■ PASSAGE SHOWN
__________

I definitely believe that practice makes perfect, and I think that would be most effective advice. It’s true in anything you do in life. It takes lots of work to get to a point where you start feeling comfortable with anything you pick up. And then, provided you enjoy it, you put even more hours into it to better yourself. The notion that art is so dependent on raw talent only is really detrimental to starting out creative people. You put yourself down for not being able to do EVERYTHING art related on the first try.

Expanding your skillset, whether to a new style, medium, or just concentrating on a more specific aspect of a skill, like e.g. better composition means learning something new. You don’t expect a violinist to pick up a guitar and be great off the bat. Or do an effortless leap from cooking to baking.  Right? So don’t beat yourself down :)

And that brings me to tips:

I don’t have an exercise to help you break out of your old style immediately. But for a long term plan what I can suggest is getting some new influences. That’s how styles change over time. A logical and easy way to start is digging deeper and trying to find out what influenced the art style that you might be trying to emulate. See how it evolved through many people’s contributions and see if you can use your own strenghts and point of view to add to that lineage.

Think about what makes it good besides linework or rendering techniques. Mood and intention behind your designs are so much more important after all. How can you use shapes, colors and composition to convey this new style? One example is Tim Burton, Disney, and Cartoon Network cartoons. All very stylised, but all of them use different color palettes, shapes and composition. They’re very much intentional because each contributes to very different styles of storytelling. And the outcomes are distinctly different.

I get that it might be a hard switch to make if it defies what you’re used to drawing. I had a hard time switching from fully rendered digital painting to black ink only. I pulled myself out of an emotional black hole only after I found a technique that I liked and just drew the way I felt most comfortable with. And now, after drawing RFR for one and a half years I’ve started to hunger for new techniques and wanting to introduce them to the mix. I can see you have a more immediate change to make, but what I’m getting at is: there’s no reason why it couldn’t be done. A lot of it is giving your brain time to adjust to the new subject matter and do a lot of research.

And then practise.

Smiles,

Kaija

Silver’s answer:

Dear Jarrod.

In its most simplest form, you could definitely answer this question with a simple “practise makes perfect”. Problem is, that practise by itself is a lot more complicated subject matter and without the experience of knowing where to focus your efforts, you might spend hours wasting time on practising the wrong thing.

In this particular case, where you’re trying to learn a new style and produce concept art at the same time, you aren’t only actively learning, but you also have an obligation to be useful for your project and your teammates.

The pressure of feeling useless to the project is petrifying at the least and adds an extra layer of stress that you don’t need to complicate things. I can imagine how the urge to feel like a productive and contributing team member can pull you back to your old ways, just so you have the feeling of being useful again. It’s hard to break free of it, but not impossible.

Here’s what I would do if I was you:

I would vigorously copy the style you want to learn for a few weeks. Not for the sake of making concept art, not for producing anything for your project, but only for the sake of learning new reference points and muscle memories. You’ll grow confidence, notice nuances and grow as an artist. Every project needs a proper pre-production exploration stage where all you do is just study and research and prepare yourself for the production.

Learning anything new is a lot easier if you simplify the progress. There’s no need to make it hard for yourself.

__________

■ DATA SHOWN
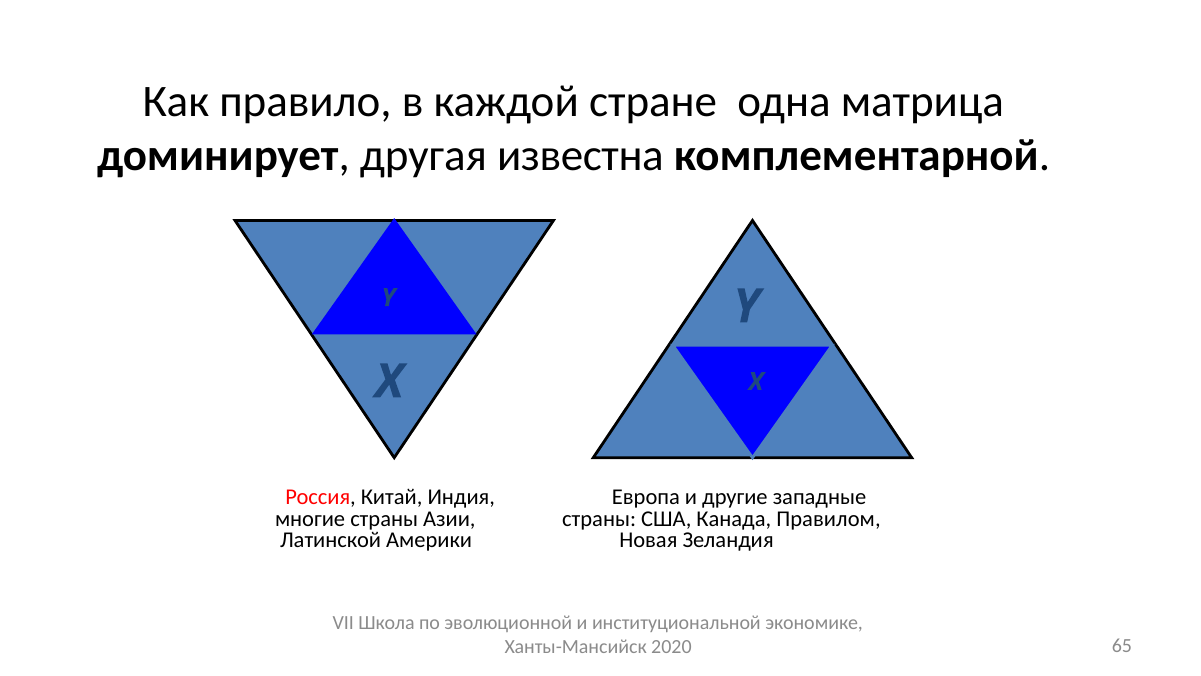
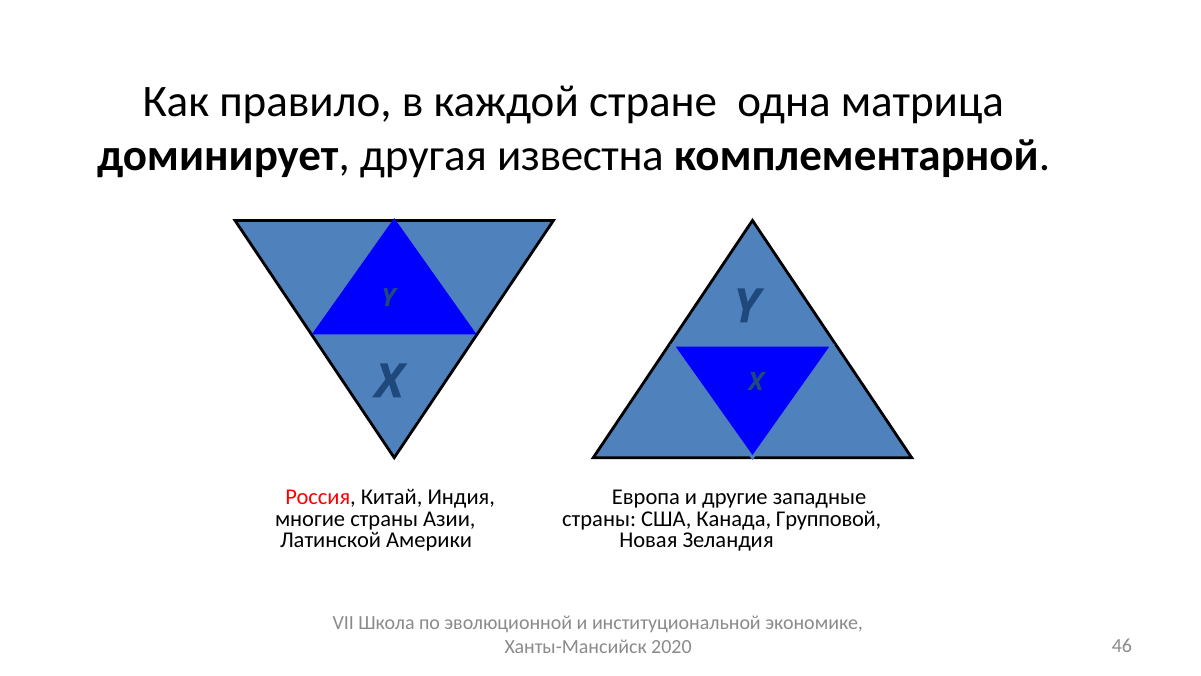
Правилом: Правилом -> Групповой
65: 65 -> 46
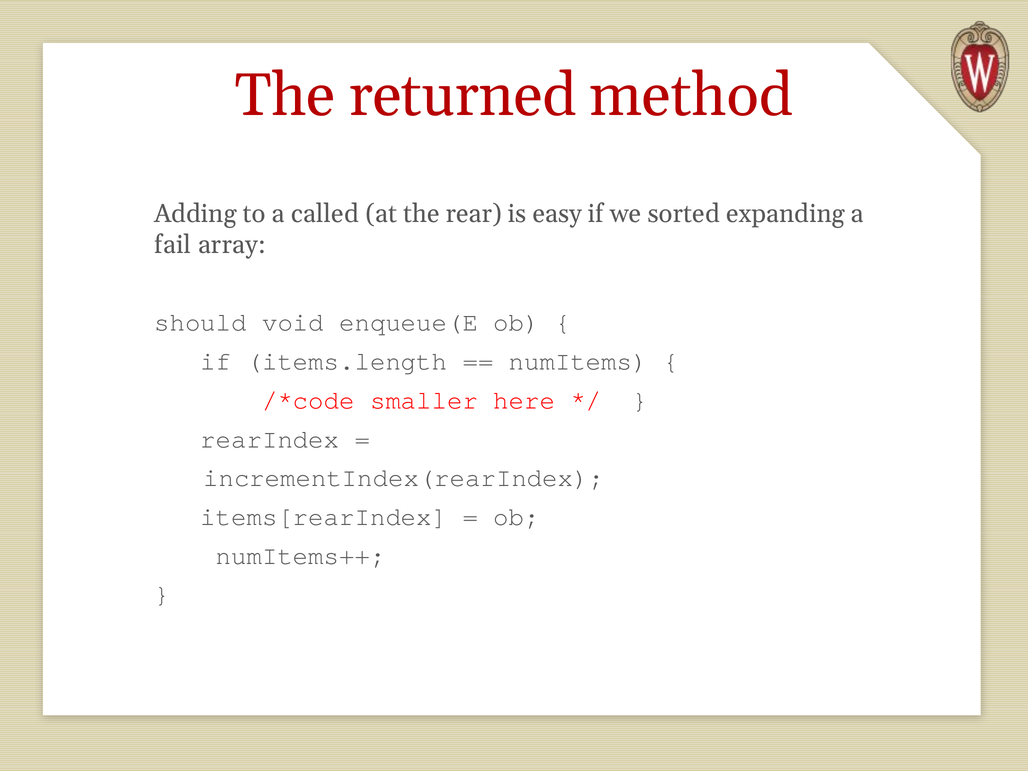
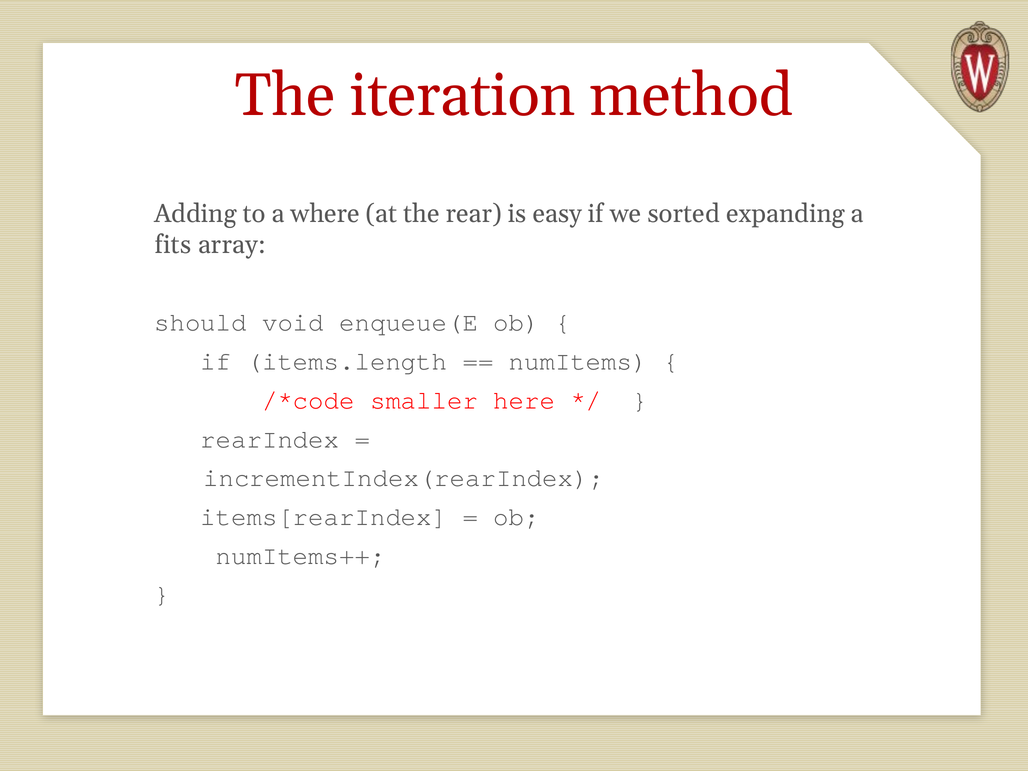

__________

■ AIM 1
Set down word for word the part of the art advice starting with "Think about what" and going on through "are distinctly different.".
■ AIM 2
In the art advice, how long had Kaija been drawing RFR before wanting to bring in new techniques?
■ AIM 3
Say whether each statement agrees with the art advice, answering yes or no and quoting the words that decide it: (a) Silver would copy the wanted style for a few weeks. (b) Kaija switched from black ink only to fully rendered digital painting. (c) Kaija gives an exercise for breaking out of an old style immediately.
Rely only on the art advice when you respond.

■ FULL ANSWER 1
Think about what makes it good besides linework or rendering techniques. Mood and intention behind your designs are so much more important after all. How can you use shapes, colors and composition to convey this new style? One example is Tim Burton, Disney, and Cartoon Network cartoons. All very stylised, but all of them use different color palettes, shapes and composition. They’re very much intentional because each contributes to very different styles of storytelling. And the outcomes are distinctly different.

■ FULL ANSWER 2
One and a half years.

■ FULL ANSWER 3
(a) Yes: "I would vigorously copy the style you want to learn for a few weeks."
(b) No: "I had a hard time switching from fully rendered digital painting to black ink only."
(c) No: "I don’t have an exercise to help you break out of your old style immediately."